- _Bacaan untuk ditelaah_:
Sebagaimana tercantum dalam
Undang-undang Kehutanan No. 41 tahun 1999 guna mencapai tujuan secara maksimal
dan merupakan umpan balik bagi perbaikan dan atau penyempurnaan pengurusan
hutan lebih lanjut, Pemerintah dan Pemerintah Daerah wajib melakukan pengawasan
kehutanan. Demikian pula masyarakat dan atau perorangan turut berperan serta
dalam pengawasan pelaksanaan pembangunan kehutanan baik langsung maupun tidak
langsung sehingga masyarakat dapat mengetahui rencana peruntukan hutan dan
pemanfaatannya.
Berdasarkan data yang ada, sumber
daya hutan selama periode 1985-1997 untuk 3 pulau besar yaitu Sumatera,
Kalimantan dan Sulawesi mengalami laju deforestasi seluas ± 1,6 juta ha per
tahun (Baplan, 1998) yang antara lain disebabkan oleh pengelolaan hutan yang
tidak tepat, pembukaan kawasan hutan dalam skala besar untuk berbagai keperluan
pembangunan, over cutting dan illegal loging, penjarahan,
perambahan, okupasi lahan dan kebakaran hutan. Oleh karena itu pemantauan
kondisi sumberdaya hutan tingkat nasional perl dilakukan secara periodik paling
tidak 3 tahun sekali.
Data kondisi sumberdaya hutan di seluruh Indonesia
sebagai bagian dari sistem informasi kehutanan merupakan bahan pendukung dalam
perencanaan pembangunan kehutanan di masa mendatang yaitu sebagai bahan dalam
kegiatan pemantauan (monitoring) dan pengawasan terhadap pengelolaan
hutan yang telah dilaksanakan.
Sehubungan dengan hal tersebut di atas, maka
dilakukan Rekalkulasi Sumber Daya Hutan, khususnya rekalkulasi penutupan lahan
pada kawasan hutan, baik di dalam Hutan Konservasi, Hutan Lindung, maupun Hutan
Produksi di seluruh Indonesia. Hasil Rekalkulasi SDH tahun 2003 ini
merupakan upaya melengkapi dan menyempurnakan hasil rekalkulasi tahun 2002
dengan menambahkan data penutupan lahan Provinsi Papua.
B. Tujuan
Tujuan rekalkulasi sumber daya hutan adalah untuk menyajikan data
kondisi penutupan lahan pada kawasan hutan yaitu pada Hutan Konservasi, Hutan
Lindung dan Hutan Produksi sebagai bahan dalam perencanaan pengelolaan hutan
secara lestari (Sustainable Forest Management).
C. Sasaran
Tersedianya data penutupan lahan pada hutan konservasi, hutan
lindung, dan hutan produksi.

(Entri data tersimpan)

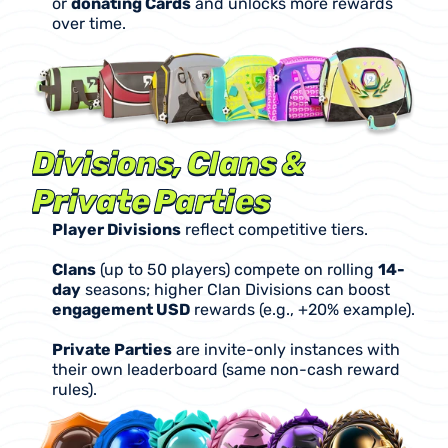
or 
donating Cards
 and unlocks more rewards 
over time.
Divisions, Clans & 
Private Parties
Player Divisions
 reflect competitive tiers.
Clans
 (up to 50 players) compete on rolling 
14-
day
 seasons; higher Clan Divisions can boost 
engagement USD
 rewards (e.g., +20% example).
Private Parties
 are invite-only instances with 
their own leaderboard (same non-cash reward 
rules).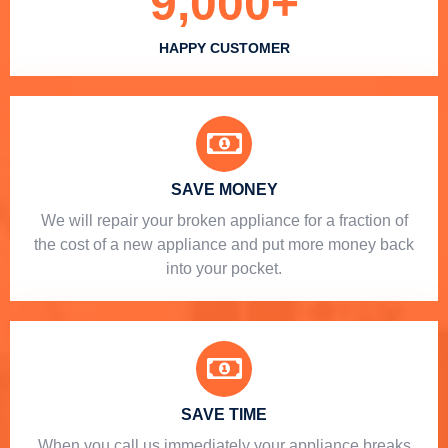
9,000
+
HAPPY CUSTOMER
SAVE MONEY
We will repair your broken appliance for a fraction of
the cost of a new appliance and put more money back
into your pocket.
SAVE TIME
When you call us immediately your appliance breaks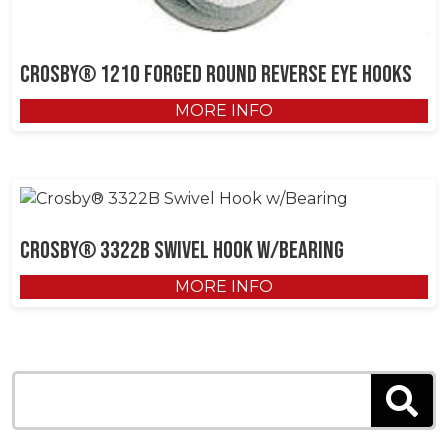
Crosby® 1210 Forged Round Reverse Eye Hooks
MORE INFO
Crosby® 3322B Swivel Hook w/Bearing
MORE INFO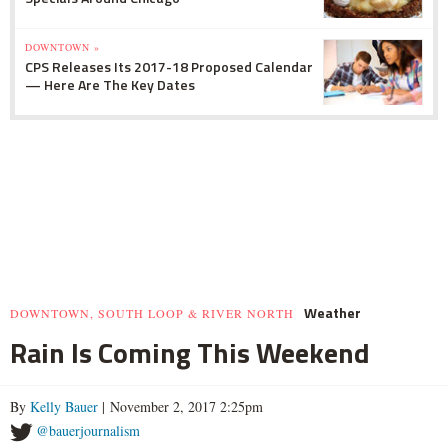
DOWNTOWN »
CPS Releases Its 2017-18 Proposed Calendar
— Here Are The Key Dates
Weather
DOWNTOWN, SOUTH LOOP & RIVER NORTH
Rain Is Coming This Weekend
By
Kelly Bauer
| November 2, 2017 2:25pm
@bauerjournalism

==

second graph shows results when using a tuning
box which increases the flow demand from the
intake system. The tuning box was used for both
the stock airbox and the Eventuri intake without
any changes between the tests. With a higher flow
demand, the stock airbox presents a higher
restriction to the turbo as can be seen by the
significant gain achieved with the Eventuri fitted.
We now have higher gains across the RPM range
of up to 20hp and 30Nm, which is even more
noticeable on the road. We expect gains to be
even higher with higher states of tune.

- _Daftar tugas_:
A. Kutip tanpa perubahan bagian dari teks tentang rekalkulasi sumber daya hutan yang dimulai dengan "Data kondisi sumberdaya" dan berlanjut sampai "lahan Provinsi Papua.".
B. Terjemahkan kalimat berikut dari teks tentang rekalkulasi sumber daya hutan ke dalam bahasa Inggris: "Tujuan rekalkulasi sumber daya hutan adalah untuk menyajikan data kondisi penutupan lahan pada kawasan hutan yaitu pada Hutan Konservasi, Hutan Lindung dan Hutan Produksi sebagai bahan dalam perencanaan pengelolaan hutan secara lestari (Sustainable Forest Management)."
C. Lanjutkan teks tentang rekalkulasi sumber daya hutan mulai setelah kalimat terakhirnya.

- _Jawaban tugas_:
A.
Data kondisi sumberdaya hutan di seluruh Indonesia
sebagai bagian dari sistem informasi kehutanan merupakan bahan pendukung dalam
perencanaan pembangunan kehutanan di masa mendatang yaitu sebagai bahan dalam
kegiatan pemantauan (monitoring) dan pengawasan terhadap pengelolaan
hutan yang telah dilaksanakan.
Sehubungan dengan hal tersebut di atas, maka
dilakukan Rekalkulasi Sumber Daya Hutan, khususnya rekalkulasi penutupan lahan
pada kawasan hutan, baik di dalam Hutan Konservasi, Hutan Lindung, maupun Hutan
Produksi di seluruh Indonesia. Hasil Rekalkulasi SDH tahun 2003 ini
merupakan upaya melengkapi dan menyempurnakan hasil rekalkulasi tahun 2002
dengan menambahkan data penutupan lahan Provinsi Papua.

B. The purpose of the forest resource recalculation is to present data on land cover conditions in forest areas, namely in Conservation Forests, Protection Forests and Production Forests, as material for planning sustainable forest management (Sustainable Forest Management).

C.
D. Ruang Lingkup
Penutupan lahan per provinsi seluruh Indonesia, baik kawasan hutan
maupun Areal Penggunaan Lain yang dirinci ke dalam 24 kelas.
BAB II
METODOLOGI
METODOLOGI
A.
Sumber Data
Data yang digunakan dalam rekalkulasi sumberdaya hutan
adalah data digital yang tersedia pada Pusat Perpetaan Kehutanan Badan
Planologi Kehutanan pada tingkat ketelitian skala 1:250.000. Data
tersebut meliputi:
1.
Data digital penutupan lahan
hasil penafsiran citra Landsat 7 ETM+ liputan tahun 1999/2000. Penutupan
lahan diklasifikasi menjadi 24 klas, yaitu sebagai berikut:
a.
Hutan;
1.
Hutan lahan kering primer
2.
Hutan lahan kering sekunder
3.
Hutan rawa primer
4.
Hutan rawa sekunder
5.
Hutan mangrove primer
6.
Hutan mangrove sekunder
7.
Hutan tanaman
b.
Non Hutan;
1.
Semak/Belukar
2.
Belukar rawa
3.
Savana
4.
Perkebunan
5.
Pertanian lahan kering
6.
Pertanian lahan kering dan
Semak
7.
Transmigrasi
8.
Sawah
9.
Tambak
10.
Tanah Terbuka
11.
Pertambangan
12.
Pemukiman
13.
Tubuh Air
14.
Rawa
15.
Airport
c.
Tidak Ada Data;
1.
Awan
2.
Tidak Ada Data
2.
Data digital kawasan hutan
bersumber dari Peta Penunjukan Kawasan Hutan dan Perairan untuk 23 propinsi
(Tahun 1999-2001), sedangkan untuk Propinsi Sumatera Utara, Riau dan
Kalimantan Tengah bersumber dari Peta Tata Guna Hutan Kesepakatan (TGHK).
Kawasan Hutan berdasarkan fungsinya terdiri dari Hutan Lindung, Hutan
Konservasi (yaitu KSA-KPA dan Taman Buru), Hutan Produksi (yaitu Hutan Produksi
Tetap (HP), Hutan Produksi Terbatas (HPT) dan Hutan Produksi yang dapat
dikonversi (HPK).
B.
Analisa dan Penyajian Data
Rekalkulasi sumber daya hutan
dilaksanakan melalui analisa data penutupan lahan pada kawasan hutan dengan
menggunakan teknologi Sistem Informasi Geografis. Tahapan rekalkulasi
adalah sebagai berikut :
1.
Penyiapan data digital kawasan
hutan dan penutupan lahan provinsi.
2.
Overlay data digital penutupan lahan dengan
data kawasan hutan.
3.
Penghitungan luas penutupan
lahan pada setiap kawasan hutan.
4.
Dalam penghitungan luas
menggunakan spesifikasi: proyeksi yang digunakan adalah Mercator, spheroid WGS
84, angka luas dibulatkan kedalam ribu ha.
5.
Penyajian luas penutupan lahan
dalam bentuk peta dan tabel.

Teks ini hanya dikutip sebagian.